In another sketch, about three alien abductees, Gosling cracked up as Kat McKinnon’s character described her experience peeing in front of the giant grey space creatures. His status as a drama-focused actor actually helped, making each successful performance in a sketch all the more impressive and his unscripted fits of giggles all the more amusing.

Then, of course, there was Gosling’s opening monologue, during which he adopted a fake Brooklyn accent, reminiscing about his favorite things to do in New York City during the holidays: visit Rockefeller Center, watch the Rockettes, and get a slice of ‘za. Yes, we know it must be hard to keep it together when sharing the screen with some of the funniest people on TV, but was this just a stunt to make everyone love him more? Cue SNL alum Mike Myers, who joined Gosling onstage in a Toronto Maple Leafs hockey jersey to school the actor on why he shouldn’t be ashamed to be Canadian.

The pair burst into a Canadian Christmas carol, complete with a smirk or two from the “Hey Girl” meme muse himself — as well as plenty of “soh-rries” and “a-boots.” The ladies of SNL take centerstage in this pre-taped commercial, which pretty much guarantees it’ll be good – and it is: Leslie Jones, Sasheer Zamata, McKinnon, and Vanessa Bayer are all forced smiles and faux optimism except for quick moments where they realize the horror in settling.
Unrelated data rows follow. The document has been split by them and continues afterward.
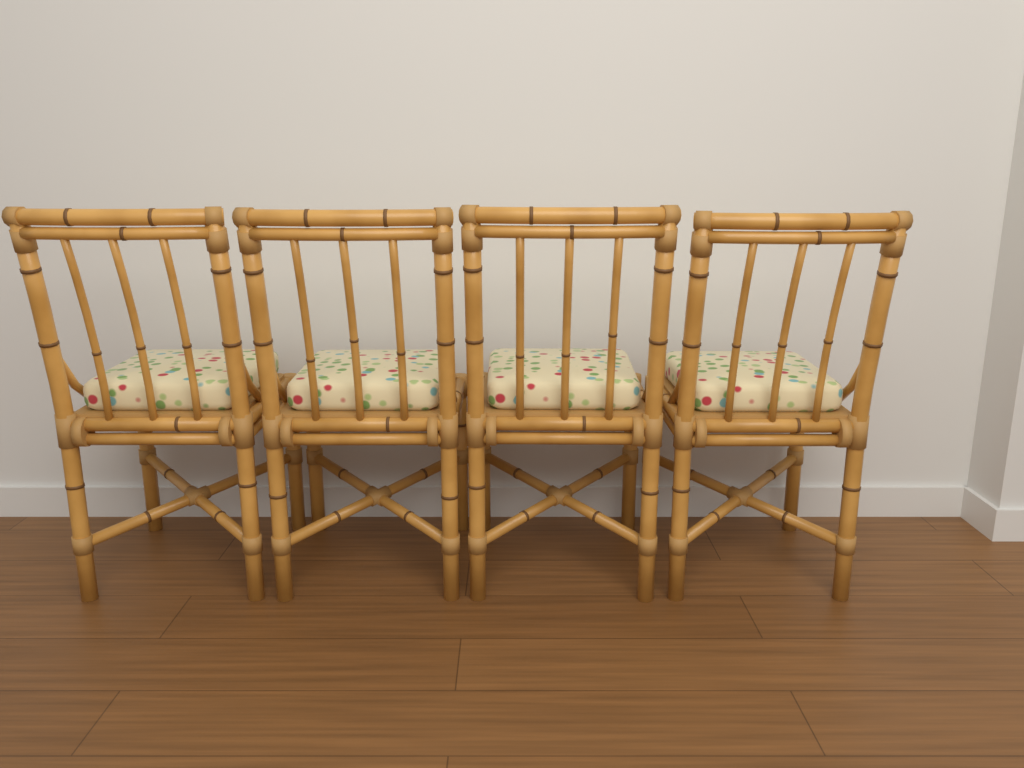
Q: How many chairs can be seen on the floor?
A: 4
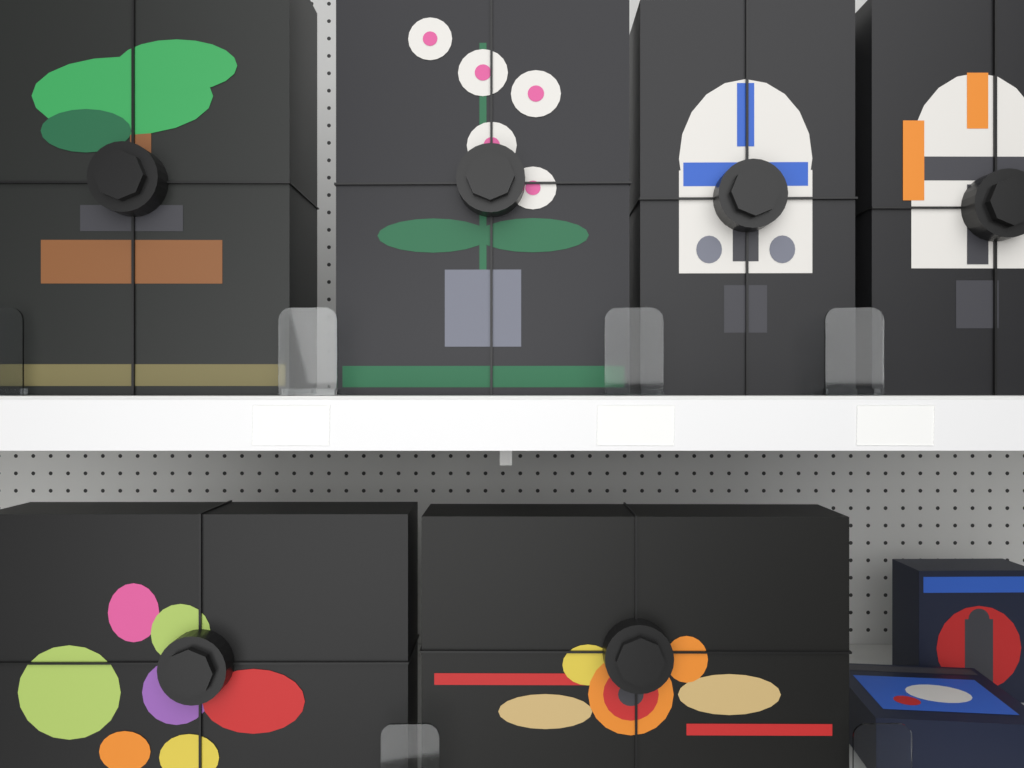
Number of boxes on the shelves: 8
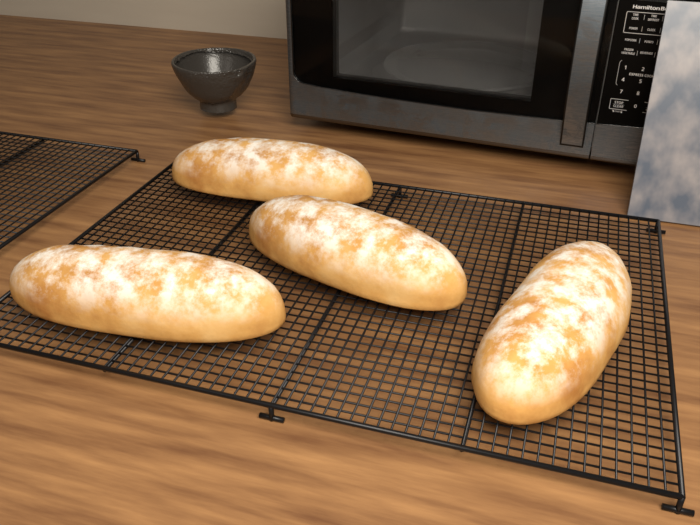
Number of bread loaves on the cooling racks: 4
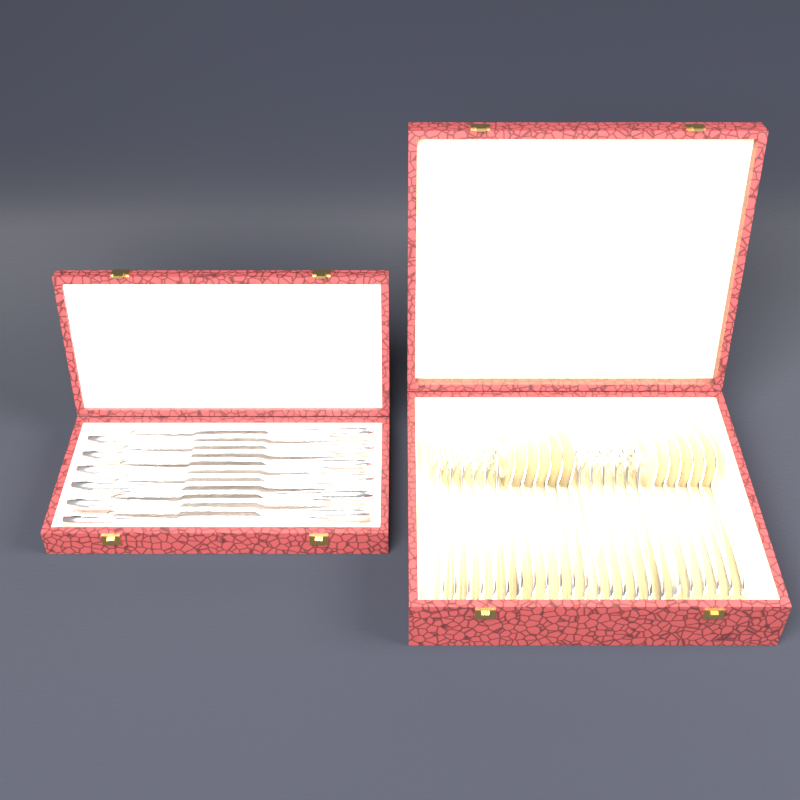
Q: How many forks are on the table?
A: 12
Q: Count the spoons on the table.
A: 12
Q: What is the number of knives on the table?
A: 12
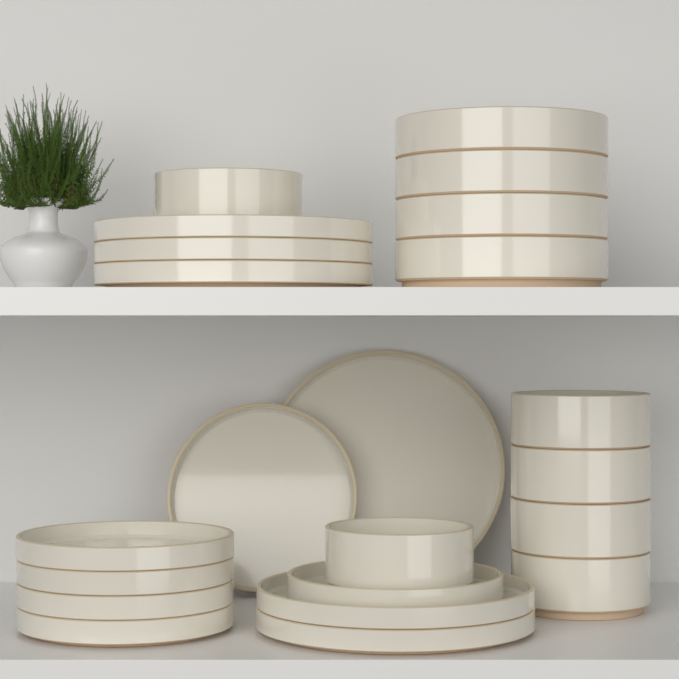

This digital short started out normal enough — Gosling and Bayer play a couple spending Christmas at their neighbors’ house — until it got really weird really fast: Turns out Gosling and Bayer are Santa fanatics, so they don’t hold back their inner crazy once they hear Beck Bennett mention to his young son that Santa’s nearby. Both of Bridges’ performances were stellar, but it was his second one that totally stunned: The 26-year-old soul singer took the audience to the river with the help of backing singers that added an extra touch of gospel flair to the slow-burning “River.” But it’s a fun sketch that builds off its own internal logic, going from an innocuous party to one in which one couple psychologically dominates everyone, ultimately retreating into a holiday-inspired dreamworld.

As awkward as Gosling sometimes was this week in live sketches, he came alive here as a one-half of a couple who believed in Santa with an intensity mixed of one part violence and one part sexual fervor. On paper, this isn’t a particularly good idea: Three people get abducted by aliens, and one of them has a particularly bad experience compared to the other two.

She has a knack for creating three-dimensional characters from the first moment they are onscreen, and the specificity of her character’s words and gestures are fantastic. It helped that the sketch portrayed his confusion in a positive rather than negative light: Rather than look down at the world of “East Oz,” as this sketch called it, Gosling’s Scarecrow delighted in the differences. It’s a pretty harmless sketch, but one that allowed Gosling to really cut lose and demonstrated just how far SNL has come in a few short years in terms of diversifying its cast. Mad Max will roar back out of the apocalypse while Mad Men rides off into the sunset, rock’s Antichrist Superstar and hip-hop’s Yeezus will rise again.